## Passage
How To Make A DSL, Hygienically
In this article, I’m going to show you how to implement a DSL like this:
xml version: '1.0', encoding: 'UTF-8'
weather at: @time.iso8601 do
description @description
temperature "#{@temp} C"
wind do
velocity "#{@wind_vel} kts"
direction @wind_direction
end
end
That produces XML like this:
<?xml version="1.0" encoding="UTF-8"?>
<weather at="2016-11-29T22:54:15+11:00">
<description>Bright & sunny.</description>
<temperature>18.3 C</temperature>
<wind>
<velocity>14 kts</velocity>
<direction>SSE</direction>
</wind>
</weather>
Using code like this:
template = RXT::Template.from_file('weather.rxt')
puts template.render(
time: Time.now,
description: 'Bright & sunny.',
temp: 18.3,
wind_vel: 14,
wind_direction: 'SSE',
)
I’ve given this Ruby XML templating language a spicy, exotic name: Ruby XML Template (RXT).
I know, XML doesn’t make for the most exciting DSL, and the usefulness of this particular DSL is questionable. But it will do nicely for the purpose of demonstration. It gives me the opportunity to showcase some of the more bendy, flexible parts of Ruby.
All the code is available on GitHub: tomdalling/ruby_xml_template
What Is A DSL?
Domain Specific Languages (DSLs) are custom-made computer languages, designed to be convenient for specific tasks. The DSL in this article is a shorthand for making XML documents, instead of something like this:
document = Ox::Document.new(version: '1.0', encoding: 'UTF-8')
weather = Ox::Element.new('weather')
document << weather
description = Ox::Element.new('description')
description << 'Bright & sunny.'
weather << description
# and so on...

## Data extract
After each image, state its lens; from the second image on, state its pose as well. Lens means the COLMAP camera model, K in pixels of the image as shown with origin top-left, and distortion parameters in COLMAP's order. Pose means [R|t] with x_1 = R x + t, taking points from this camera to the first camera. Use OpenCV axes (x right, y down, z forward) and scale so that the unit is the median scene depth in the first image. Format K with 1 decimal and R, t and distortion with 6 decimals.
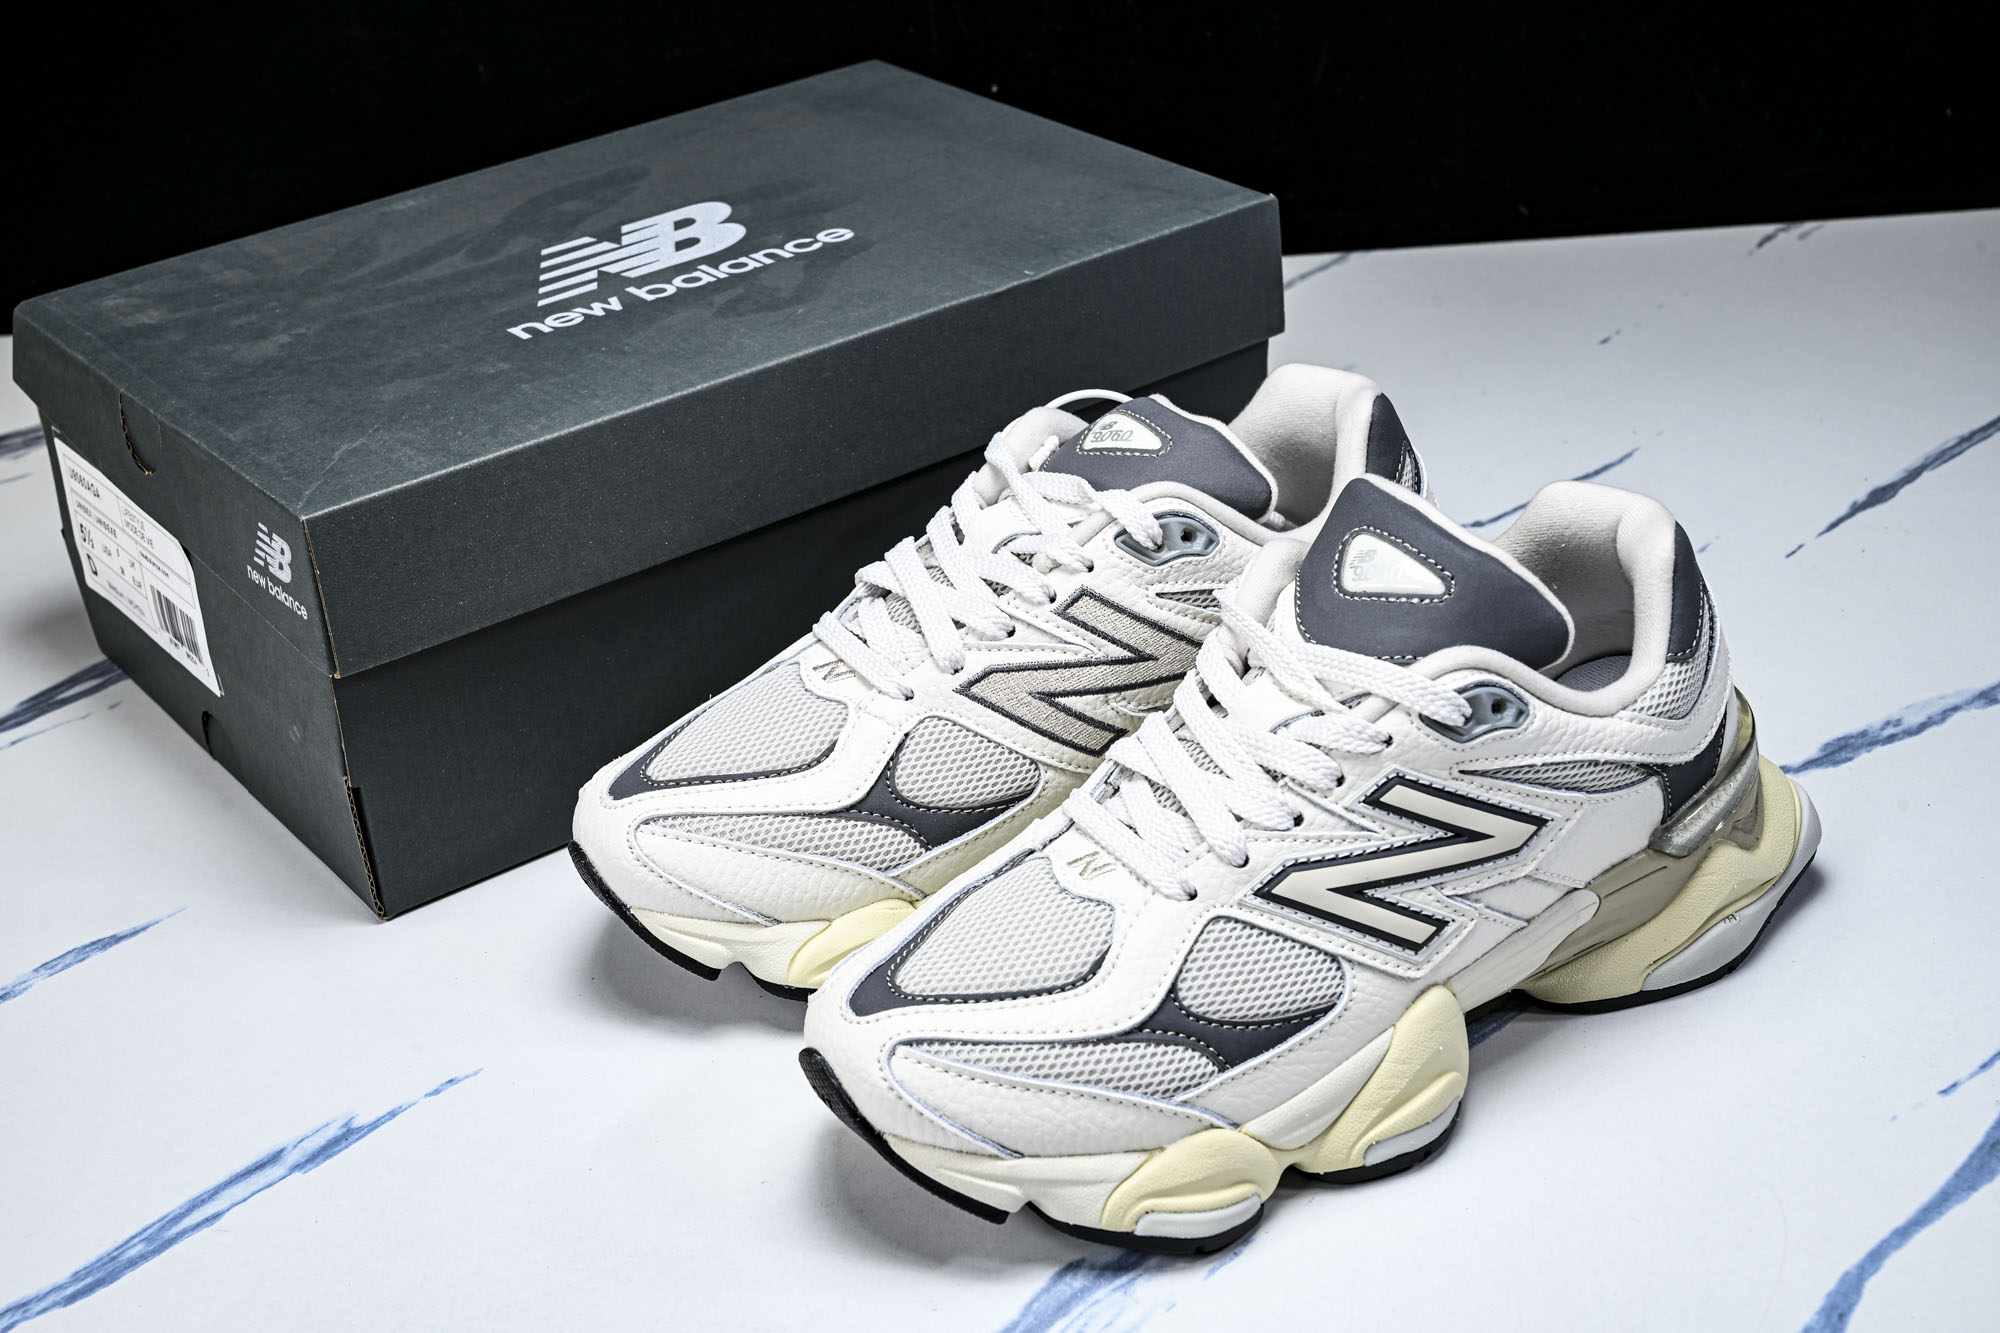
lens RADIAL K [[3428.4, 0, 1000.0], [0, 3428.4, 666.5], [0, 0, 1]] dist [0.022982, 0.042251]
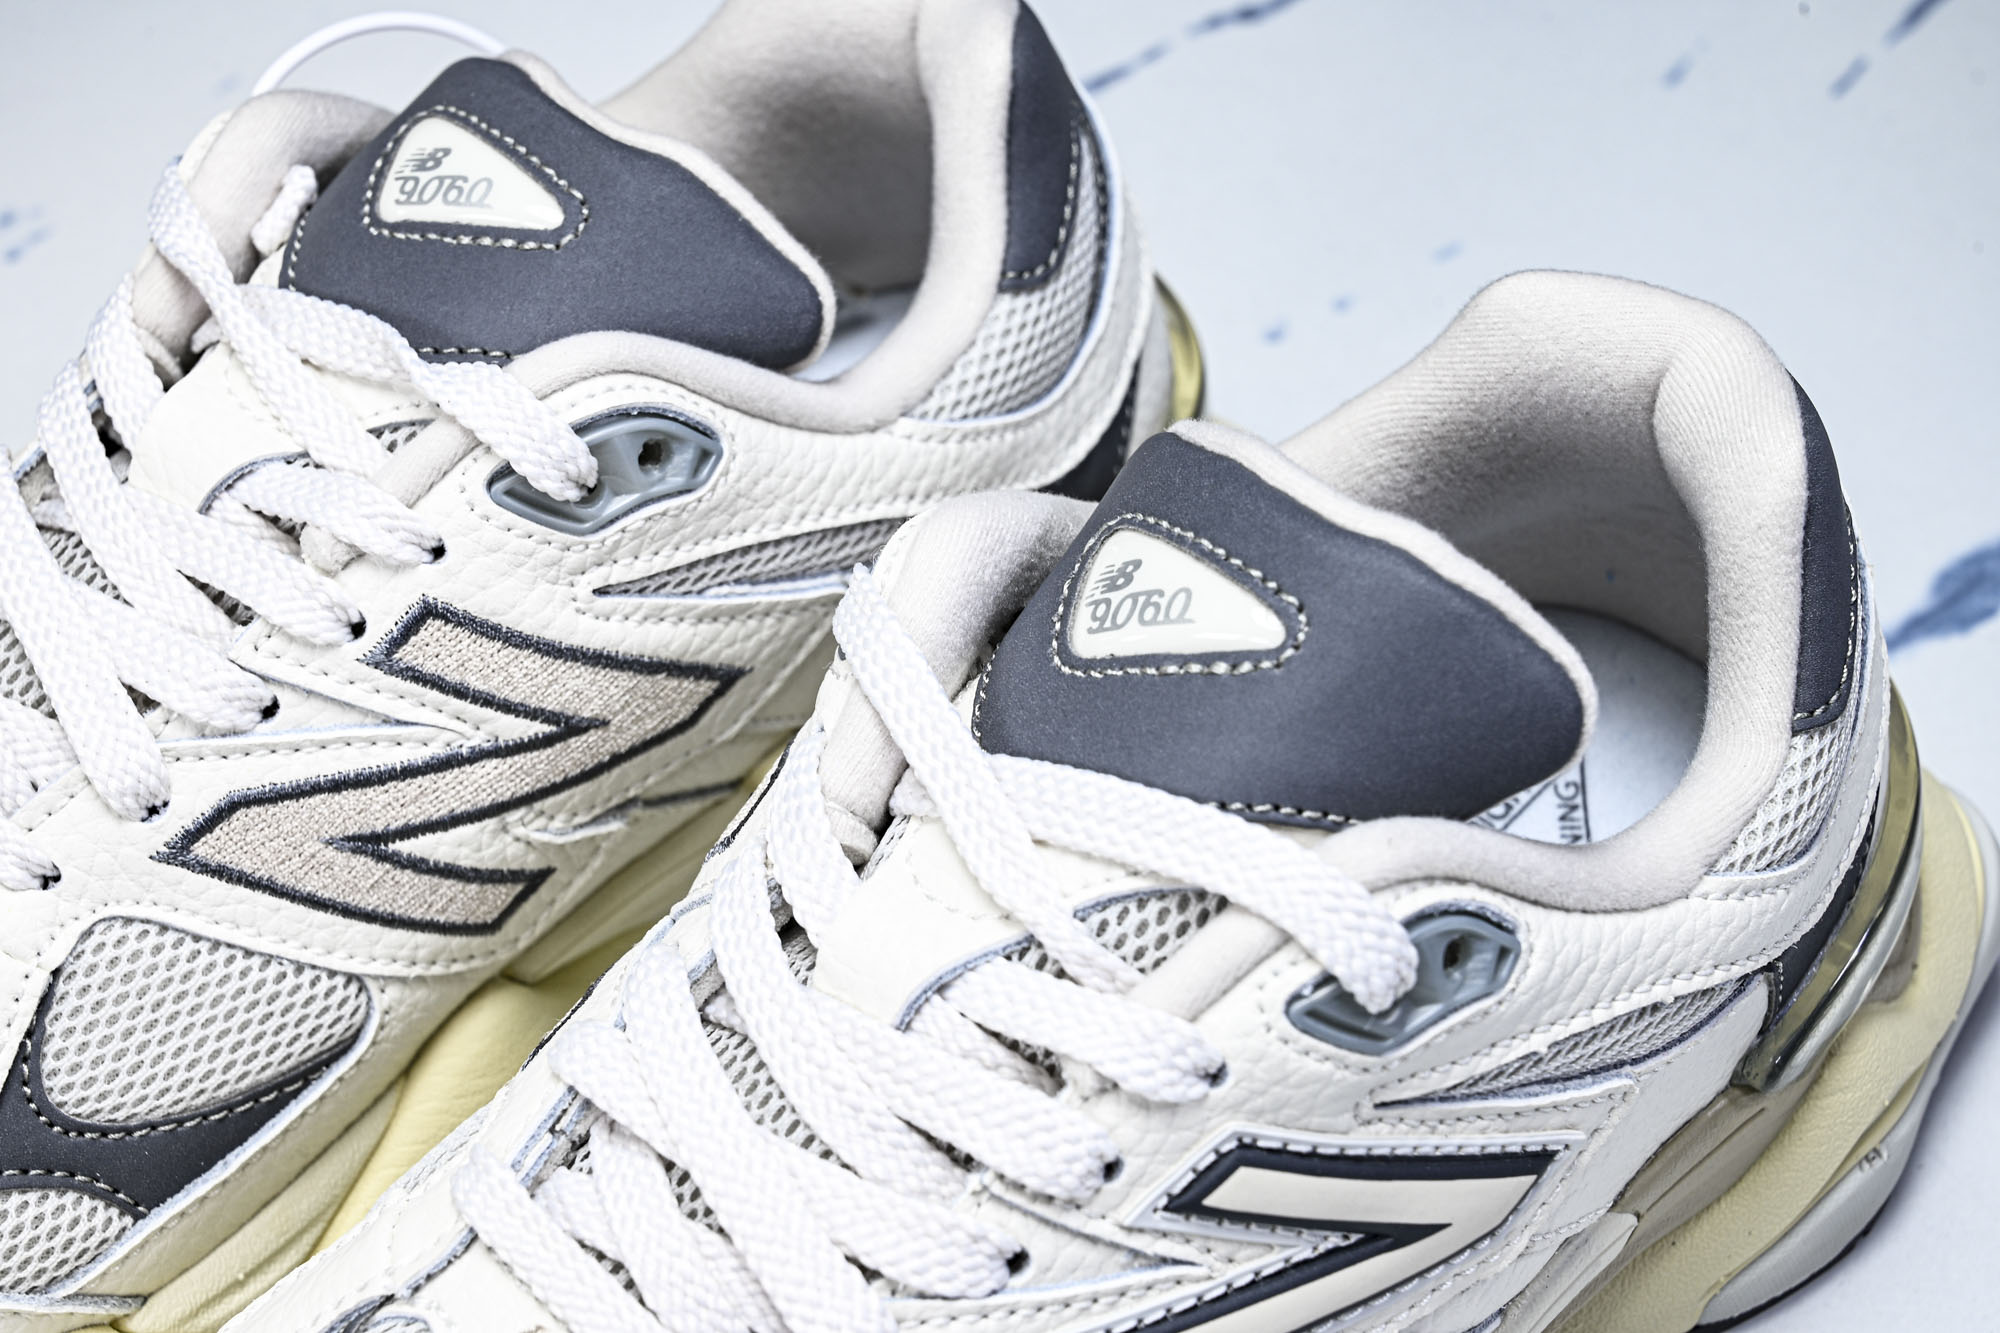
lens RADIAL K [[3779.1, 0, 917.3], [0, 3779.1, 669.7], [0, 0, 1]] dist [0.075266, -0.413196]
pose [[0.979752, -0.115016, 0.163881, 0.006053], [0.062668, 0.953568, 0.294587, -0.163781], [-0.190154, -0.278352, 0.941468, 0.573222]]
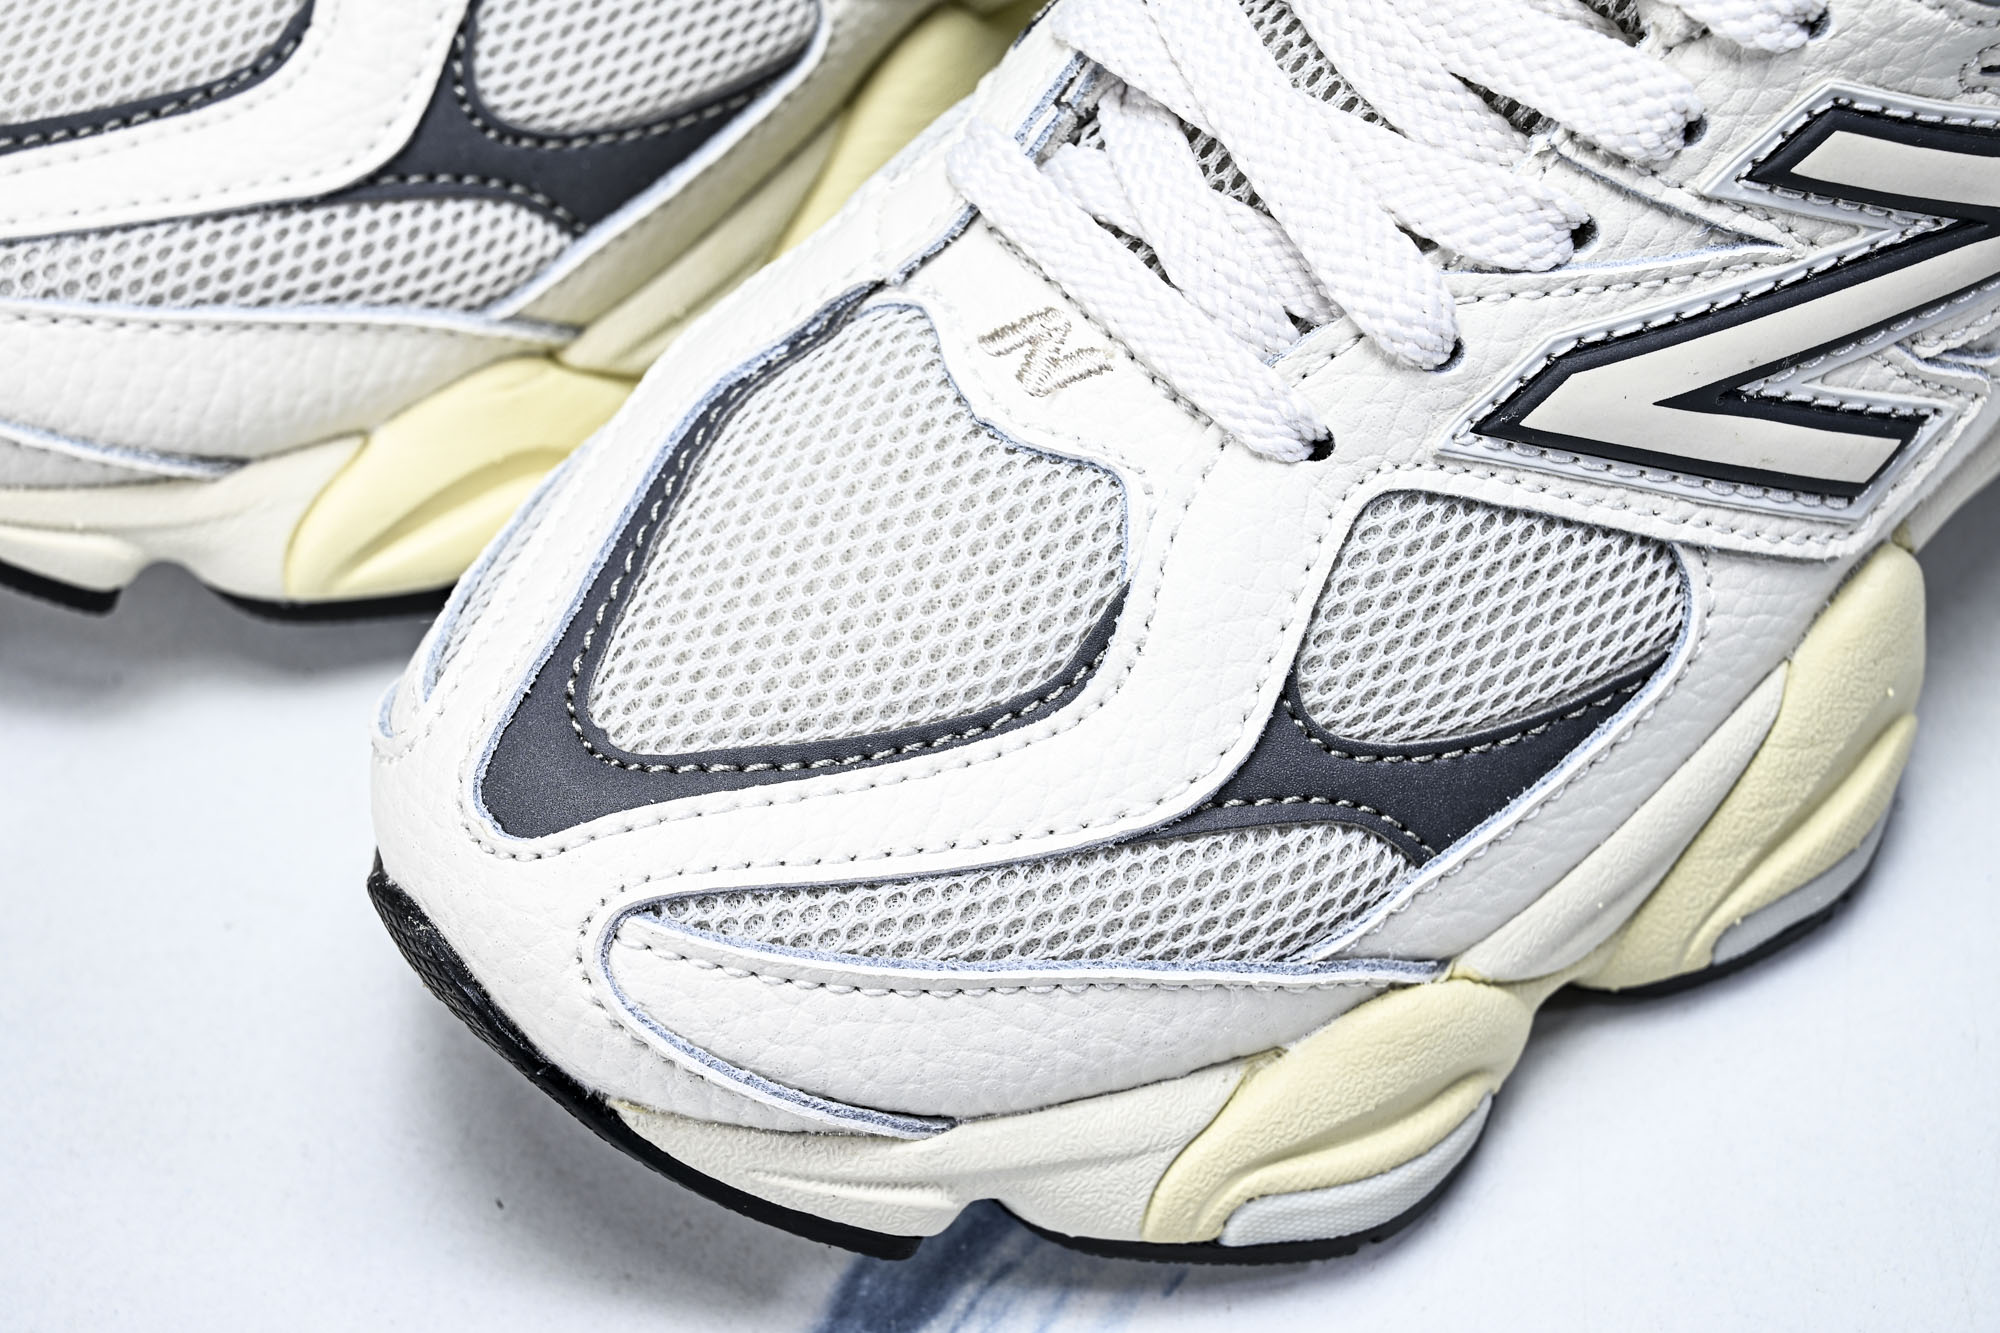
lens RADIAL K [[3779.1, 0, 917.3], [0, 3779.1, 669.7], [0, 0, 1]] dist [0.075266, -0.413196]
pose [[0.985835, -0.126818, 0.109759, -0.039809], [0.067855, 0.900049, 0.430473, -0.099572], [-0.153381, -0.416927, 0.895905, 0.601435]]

--

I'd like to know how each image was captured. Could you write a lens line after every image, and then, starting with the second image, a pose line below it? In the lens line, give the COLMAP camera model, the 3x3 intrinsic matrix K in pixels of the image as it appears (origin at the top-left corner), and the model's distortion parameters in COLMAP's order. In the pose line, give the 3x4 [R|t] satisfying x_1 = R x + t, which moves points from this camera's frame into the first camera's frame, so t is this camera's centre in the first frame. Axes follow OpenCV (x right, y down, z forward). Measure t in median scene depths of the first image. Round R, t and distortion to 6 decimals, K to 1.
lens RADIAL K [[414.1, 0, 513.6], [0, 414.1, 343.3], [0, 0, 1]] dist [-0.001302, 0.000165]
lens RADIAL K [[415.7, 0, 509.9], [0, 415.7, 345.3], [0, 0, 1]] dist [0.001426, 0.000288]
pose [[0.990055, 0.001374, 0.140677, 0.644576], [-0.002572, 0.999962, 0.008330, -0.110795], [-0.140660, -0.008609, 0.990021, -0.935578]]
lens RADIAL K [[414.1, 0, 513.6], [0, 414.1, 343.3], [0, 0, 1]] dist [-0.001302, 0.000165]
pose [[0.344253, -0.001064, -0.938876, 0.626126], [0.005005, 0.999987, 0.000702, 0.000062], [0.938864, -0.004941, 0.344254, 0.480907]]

--

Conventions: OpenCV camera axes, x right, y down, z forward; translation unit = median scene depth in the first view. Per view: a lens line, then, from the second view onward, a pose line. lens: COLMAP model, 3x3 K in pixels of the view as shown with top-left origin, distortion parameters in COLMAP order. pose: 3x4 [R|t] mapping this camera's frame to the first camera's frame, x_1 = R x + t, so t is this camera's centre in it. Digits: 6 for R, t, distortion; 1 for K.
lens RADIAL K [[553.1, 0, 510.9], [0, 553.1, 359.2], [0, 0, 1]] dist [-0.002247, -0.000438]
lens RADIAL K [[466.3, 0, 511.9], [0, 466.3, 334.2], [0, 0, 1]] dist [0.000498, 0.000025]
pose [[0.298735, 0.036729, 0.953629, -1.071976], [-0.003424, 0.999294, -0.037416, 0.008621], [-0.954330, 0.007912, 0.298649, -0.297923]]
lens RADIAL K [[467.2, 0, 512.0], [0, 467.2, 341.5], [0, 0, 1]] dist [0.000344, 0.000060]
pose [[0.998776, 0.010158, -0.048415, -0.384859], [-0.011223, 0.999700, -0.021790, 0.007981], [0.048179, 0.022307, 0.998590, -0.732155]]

## Description of the task
In the article on making a DSL, what name is given to the Ruby XML templating language?

## Expected answer
Ruby XML Template (RXT).